> [Work to be completed]
State how many lines of the records include the word "left"; the reply is that number alone.

> [Records for the exercise]
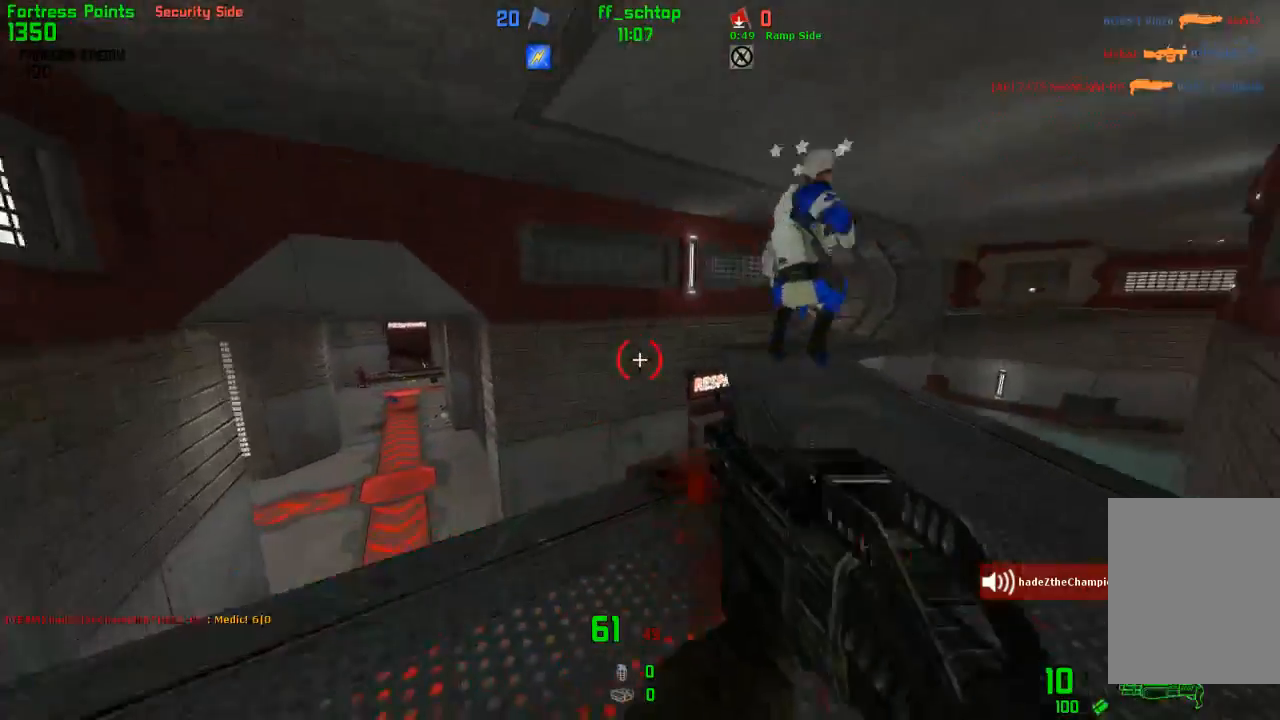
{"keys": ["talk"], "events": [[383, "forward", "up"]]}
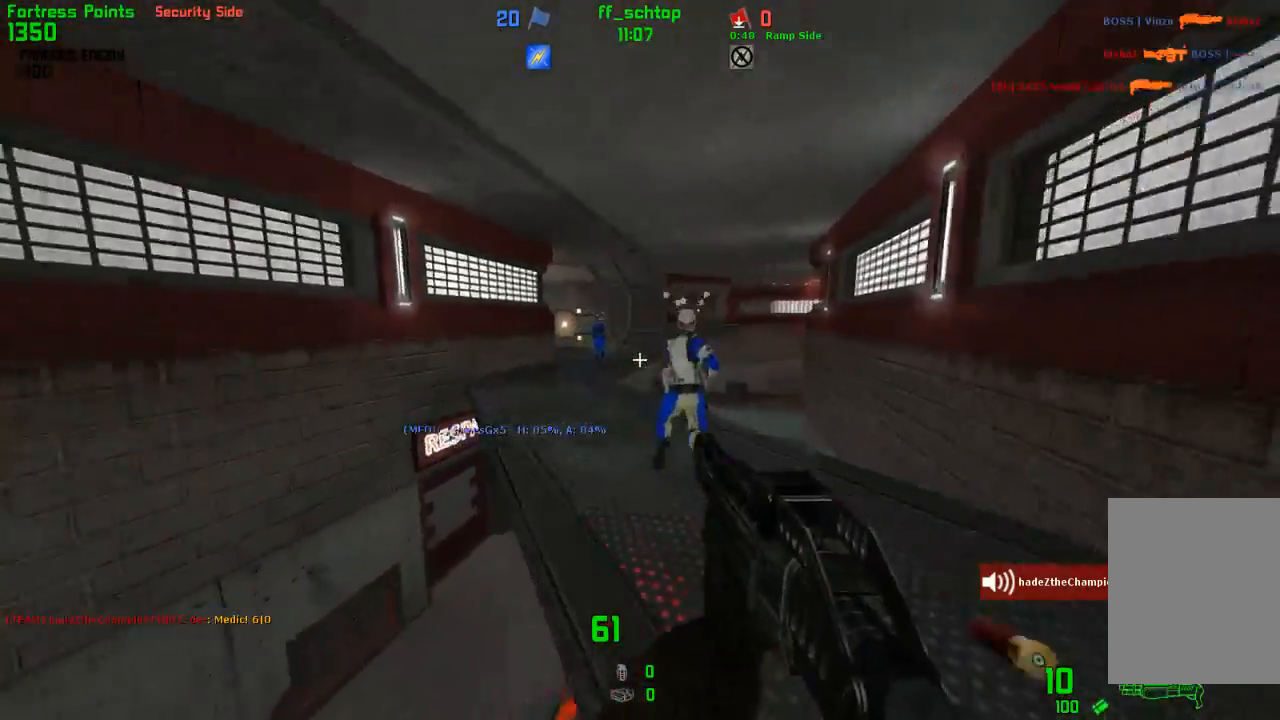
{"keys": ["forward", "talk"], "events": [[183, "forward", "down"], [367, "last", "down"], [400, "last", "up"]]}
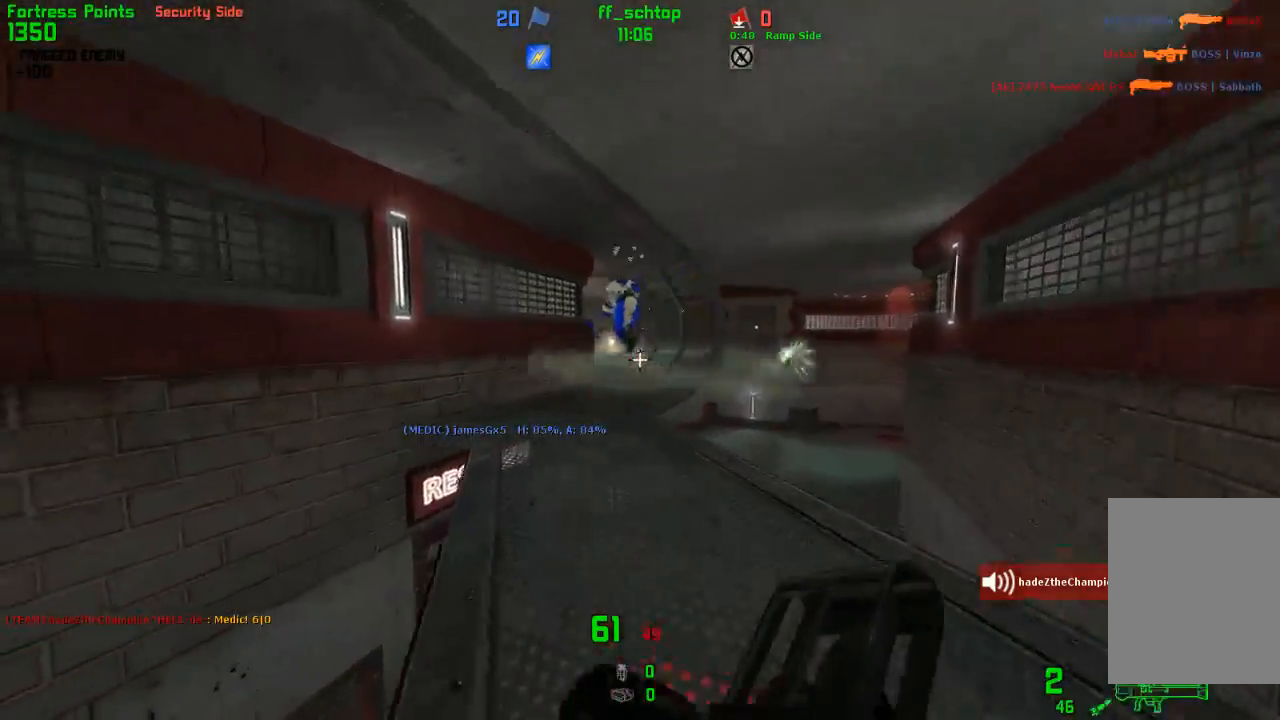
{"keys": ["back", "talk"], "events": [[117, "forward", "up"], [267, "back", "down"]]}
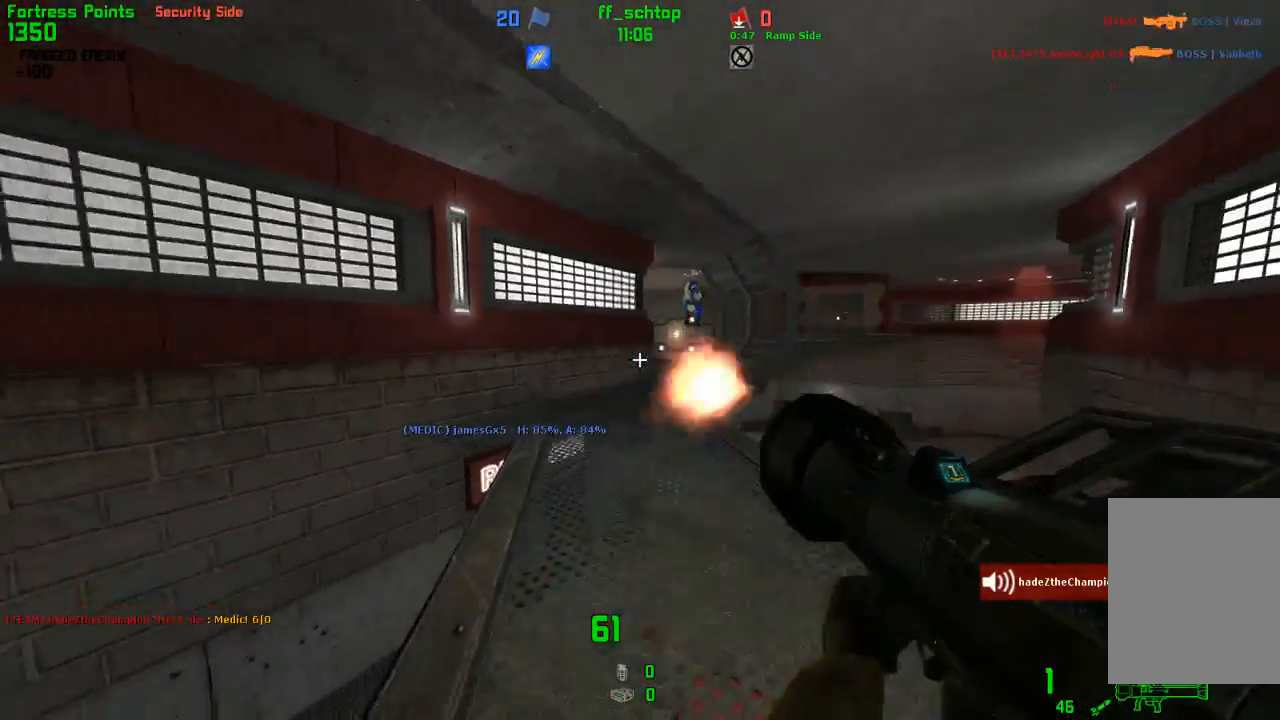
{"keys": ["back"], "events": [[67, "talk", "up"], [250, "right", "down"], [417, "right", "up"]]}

==

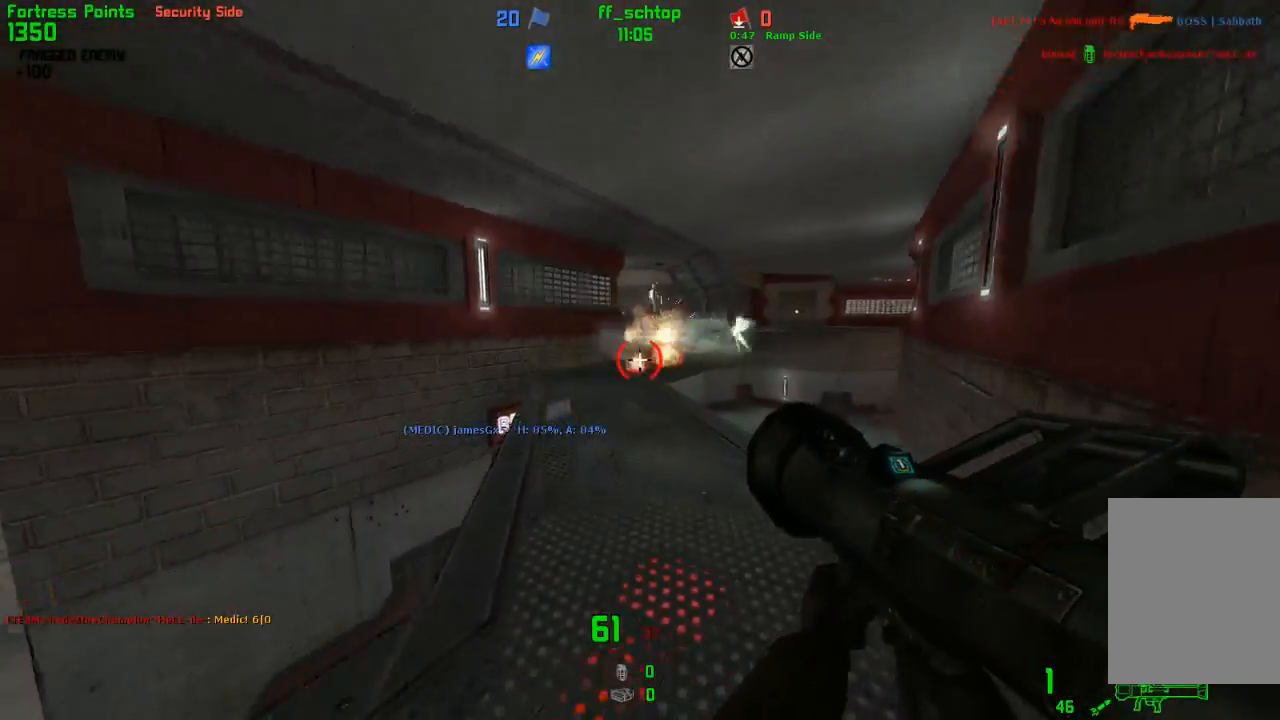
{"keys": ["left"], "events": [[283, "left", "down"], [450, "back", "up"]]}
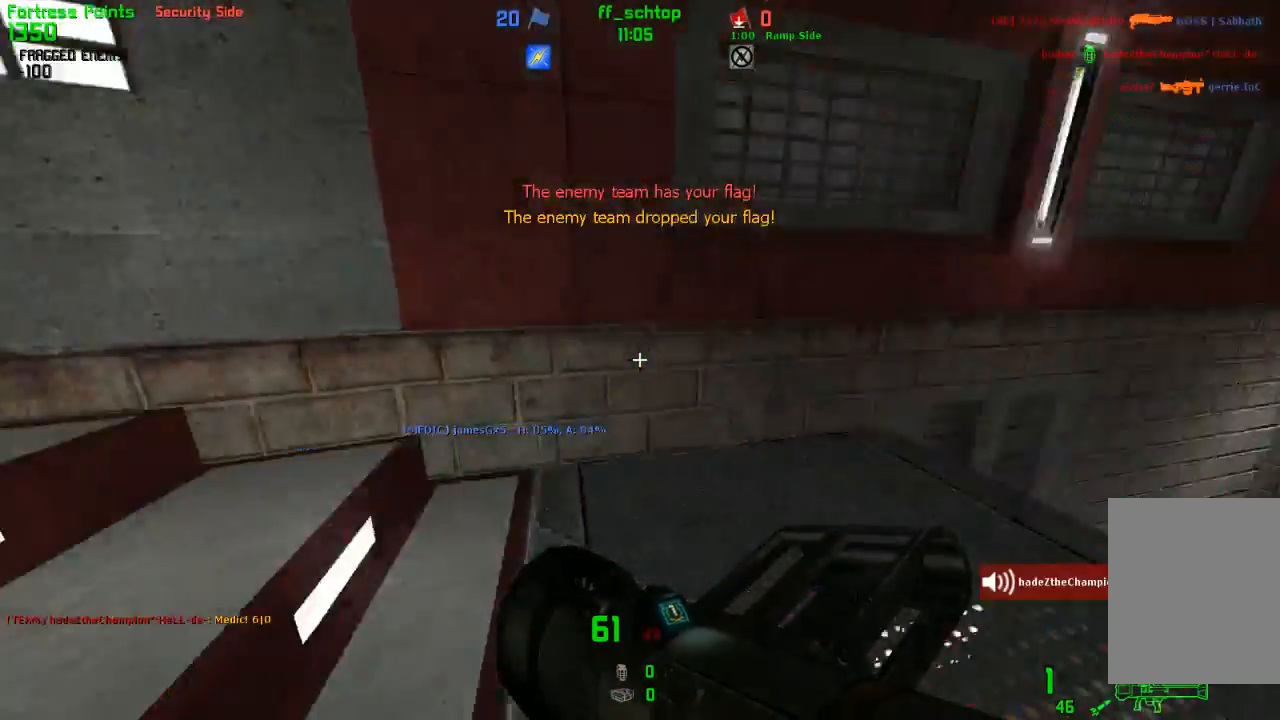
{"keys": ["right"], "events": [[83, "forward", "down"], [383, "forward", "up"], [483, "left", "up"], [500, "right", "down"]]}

* * *

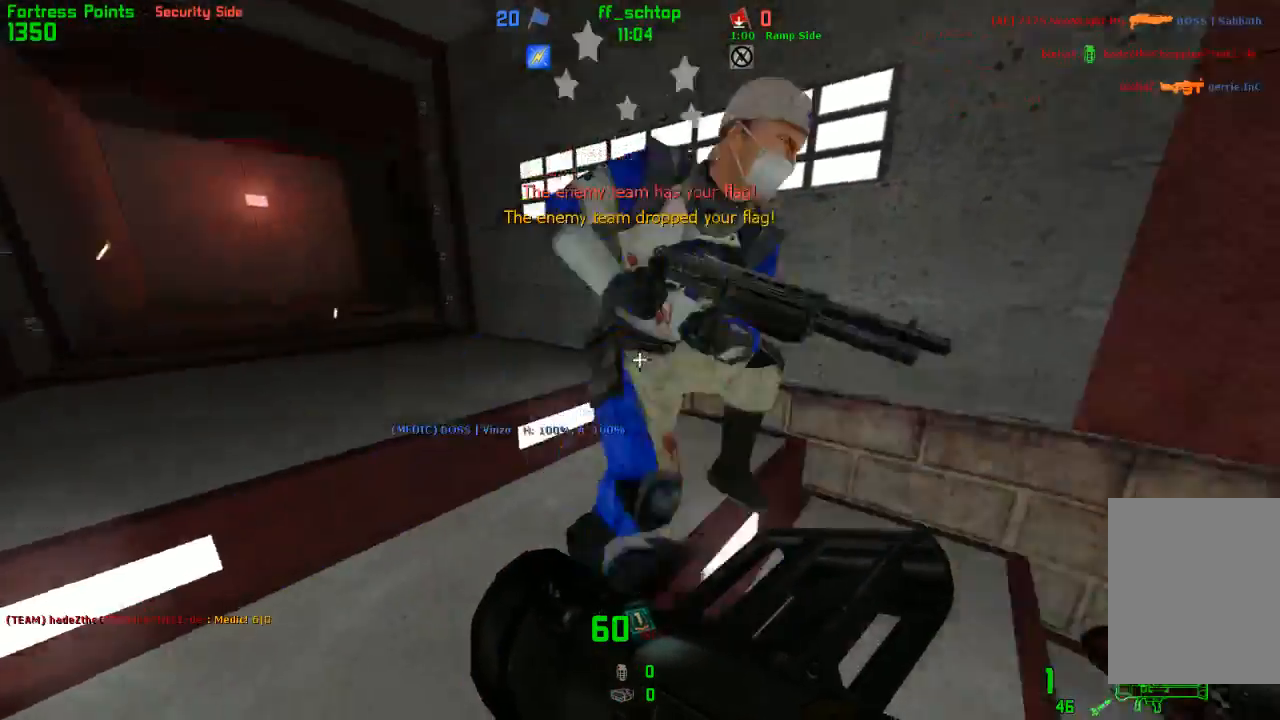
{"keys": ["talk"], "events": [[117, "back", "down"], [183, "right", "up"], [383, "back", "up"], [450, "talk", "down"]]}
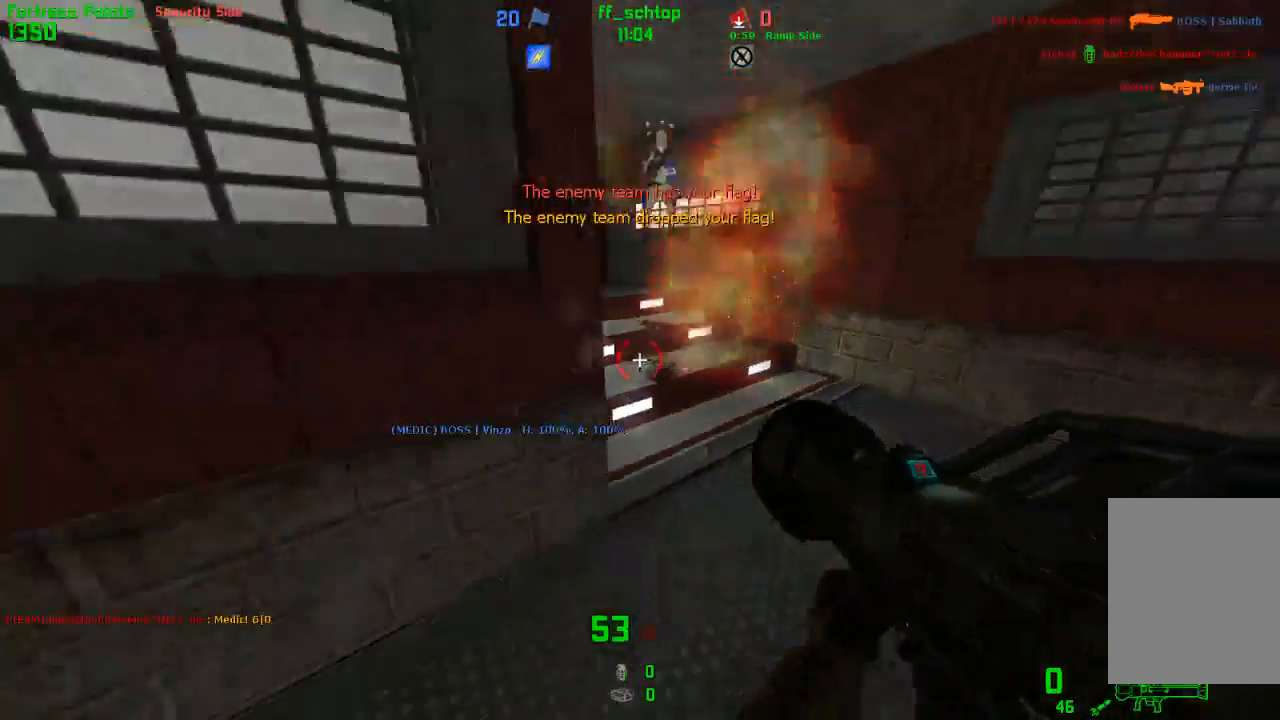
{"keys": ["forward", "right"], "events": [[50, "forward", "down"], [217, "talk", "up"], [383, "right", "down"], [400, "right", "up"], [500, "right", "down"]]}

> [Written solution]
2